** DATASET RECORDS follows **

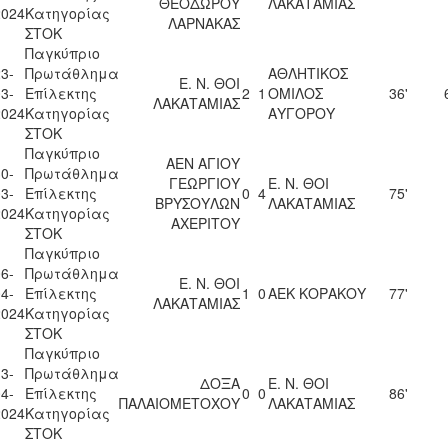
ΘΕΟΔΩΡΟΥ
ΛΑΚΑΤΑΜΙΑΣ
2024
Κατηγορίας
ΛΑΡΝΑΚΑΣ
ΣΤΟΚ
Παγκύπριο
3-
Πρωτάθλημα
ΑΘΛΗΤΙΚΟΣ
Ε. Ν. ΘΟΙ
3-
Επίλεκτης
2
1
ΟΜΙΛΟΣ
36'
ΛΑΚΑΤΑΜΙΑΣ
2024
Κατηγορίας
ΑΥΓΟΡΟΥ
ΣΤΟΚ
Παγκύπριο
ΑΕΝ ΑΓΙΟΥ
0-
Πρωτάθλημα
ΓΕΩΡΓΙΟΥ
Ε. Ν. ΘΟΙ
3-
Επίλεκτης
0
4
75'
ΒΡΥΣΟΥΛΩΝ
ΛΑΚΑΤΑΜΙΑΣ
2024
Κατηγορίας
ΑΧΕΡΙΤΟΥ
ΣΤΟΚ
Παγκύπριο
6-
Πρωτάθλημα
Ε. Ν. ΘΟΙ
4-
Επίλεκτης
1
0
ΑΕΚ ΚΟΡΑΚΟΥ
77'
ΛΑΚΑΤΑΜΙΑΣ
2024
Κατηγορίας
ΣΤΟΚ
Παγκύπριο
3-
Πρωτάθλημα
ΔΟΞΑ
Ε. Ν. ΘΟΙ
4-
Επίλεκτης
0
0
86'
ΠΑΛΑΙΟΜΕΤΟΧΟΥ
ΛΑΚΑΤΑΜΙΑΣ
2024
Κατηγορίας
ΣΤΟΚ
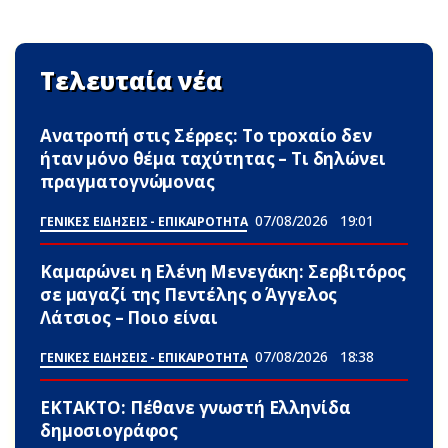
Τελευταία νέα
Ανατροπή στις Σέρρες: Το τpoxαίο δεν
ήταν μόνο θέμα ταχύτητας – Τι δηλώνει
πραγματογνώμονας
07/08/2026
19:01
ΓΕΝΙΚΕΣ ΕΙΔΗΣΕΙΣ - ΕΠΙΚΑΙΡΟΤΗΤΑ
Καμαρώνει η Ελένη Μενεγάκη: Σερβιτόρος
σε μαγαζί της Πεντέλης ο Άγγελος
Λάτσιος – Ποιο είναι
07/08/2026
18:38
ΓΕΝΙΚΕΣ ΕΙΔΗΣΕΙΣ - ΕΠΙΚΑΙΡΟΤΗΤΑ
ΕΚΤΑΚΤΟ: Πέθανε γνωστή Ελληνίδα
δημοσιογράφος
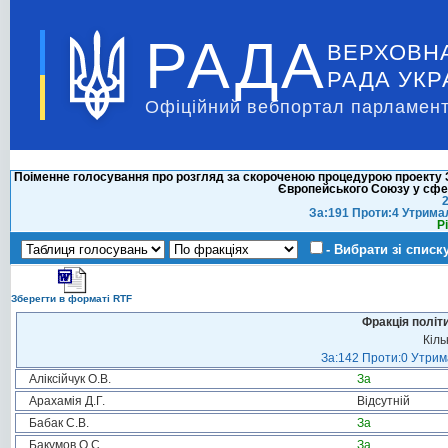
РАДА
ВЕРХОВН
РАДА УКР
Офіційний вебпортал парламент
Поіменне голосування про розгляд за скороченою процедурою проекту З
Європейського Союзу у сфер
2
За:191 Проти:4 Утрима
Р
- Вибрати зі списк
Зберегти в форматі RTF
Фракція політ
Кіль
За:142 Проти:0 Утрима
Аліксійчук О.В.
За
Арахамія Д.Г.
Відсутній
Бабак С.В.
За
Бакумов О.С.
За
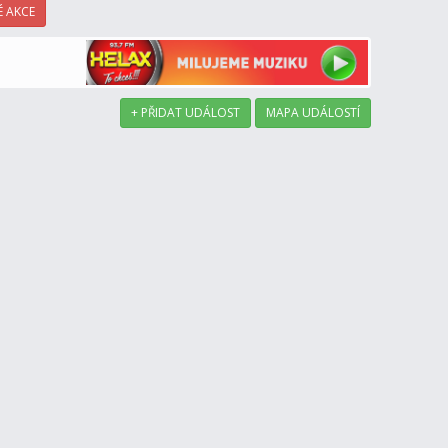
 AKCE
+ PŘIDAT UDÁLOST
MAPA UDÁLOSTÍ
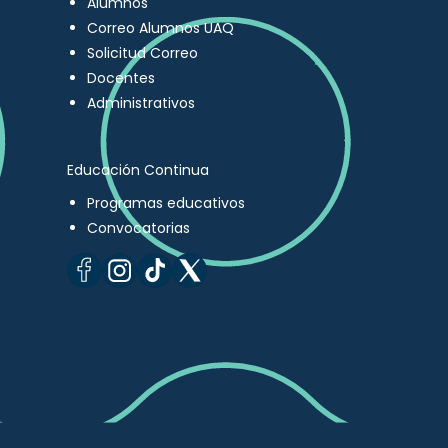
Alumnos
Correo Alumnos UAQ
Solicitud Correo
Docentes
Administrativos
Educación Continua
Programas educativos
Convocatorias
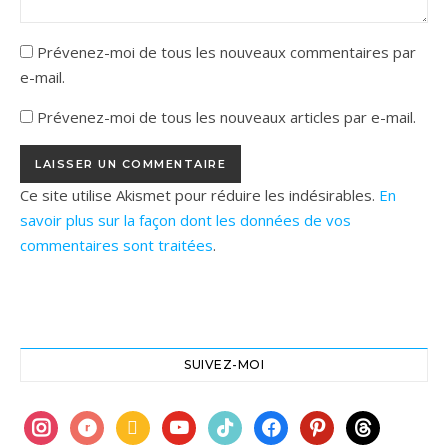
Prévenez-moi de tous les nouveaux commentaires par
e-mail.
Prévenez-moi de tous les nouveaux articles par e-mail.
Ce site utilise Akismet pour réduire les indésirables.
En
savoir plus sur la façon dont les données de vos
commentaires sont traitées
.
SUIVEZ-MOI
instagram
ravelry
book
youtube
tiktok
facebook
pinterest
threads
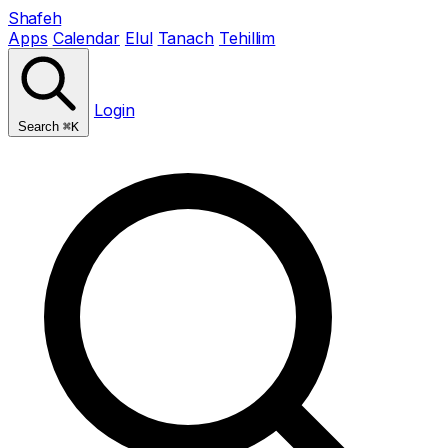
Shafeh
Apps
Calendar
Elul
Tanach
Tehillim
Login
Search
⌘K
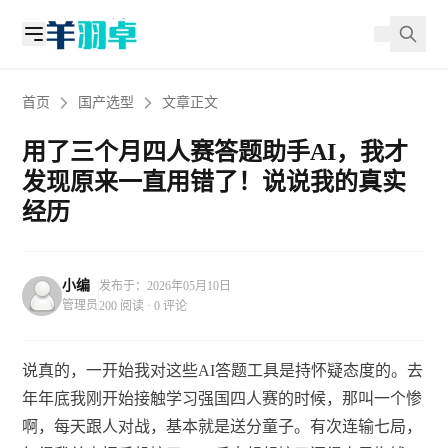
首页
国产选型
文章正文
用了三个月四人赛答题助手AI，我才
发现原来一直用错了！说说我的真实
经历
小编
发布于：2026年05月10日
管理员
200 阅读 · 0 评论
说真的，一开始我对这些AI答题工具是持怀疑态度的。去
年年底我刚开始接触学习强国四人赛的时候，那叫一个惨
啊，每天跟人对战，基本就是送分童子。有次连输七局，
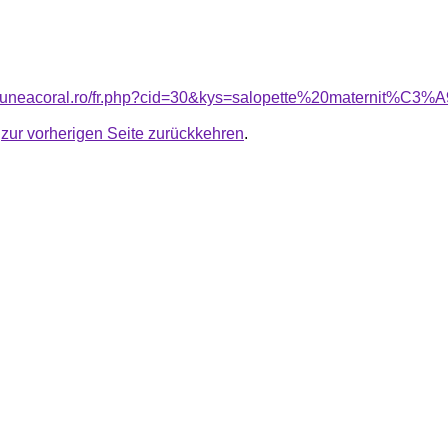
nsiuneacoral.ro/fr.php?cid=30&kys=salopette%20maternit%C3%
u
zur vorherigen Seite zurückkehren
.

** End of DATASET RECORDS **
** DATASET RECORDS follows **

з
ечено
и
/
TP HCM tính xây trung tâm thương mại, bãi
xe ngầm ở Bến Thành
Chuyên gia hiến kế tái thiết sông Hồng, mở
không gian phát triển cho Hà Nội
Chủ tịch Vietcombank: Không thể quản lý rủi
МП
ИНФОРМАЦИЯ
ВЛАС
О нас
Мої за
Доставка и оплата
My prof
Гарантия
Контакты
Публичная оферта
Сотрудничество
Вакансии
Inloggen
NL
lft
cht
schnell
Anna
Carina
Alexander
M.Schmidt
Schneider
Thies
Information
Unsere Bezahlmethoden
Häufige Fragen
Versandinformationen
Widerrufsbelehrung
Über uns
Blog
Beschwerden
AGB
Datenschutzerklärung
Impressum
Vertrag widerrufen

** End of DATASET RECORDS **
** DATASET RECORDS follows **

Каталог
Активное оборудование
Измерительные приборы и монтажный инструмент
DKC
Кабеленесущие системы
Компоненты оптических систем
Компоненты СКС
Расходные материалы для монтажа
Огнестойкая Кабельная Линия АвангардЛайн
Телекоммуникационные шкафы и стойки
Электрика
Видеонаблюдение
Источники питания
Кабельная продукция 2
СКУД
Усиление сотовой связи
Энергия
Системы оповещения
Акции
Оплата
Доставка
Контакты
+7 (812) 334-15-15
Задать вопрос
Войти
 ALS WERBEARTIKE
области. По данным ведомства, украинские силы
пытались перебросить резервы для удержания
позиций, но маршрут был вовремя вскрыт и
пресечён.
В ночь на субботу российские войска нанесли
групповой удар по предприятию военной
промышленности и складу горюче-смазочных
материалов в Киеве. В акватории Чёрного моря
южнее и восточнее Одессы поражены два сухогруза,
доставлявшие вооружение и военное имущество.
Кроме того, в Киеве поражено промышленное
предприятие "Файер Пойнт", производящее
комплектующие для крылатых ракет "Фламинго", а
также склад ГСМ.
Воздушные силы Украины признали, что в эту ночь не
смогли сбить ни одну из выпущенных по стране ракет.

** End of DATASET RECORDS **

» **TASK DESCRIPTION**:
Show each line in the data where the string "Утрима" appears.

» **REPLY TO THE EXERCISE**:
За:191 Проти:4 Утрима
За:142 Проти:0 Утрима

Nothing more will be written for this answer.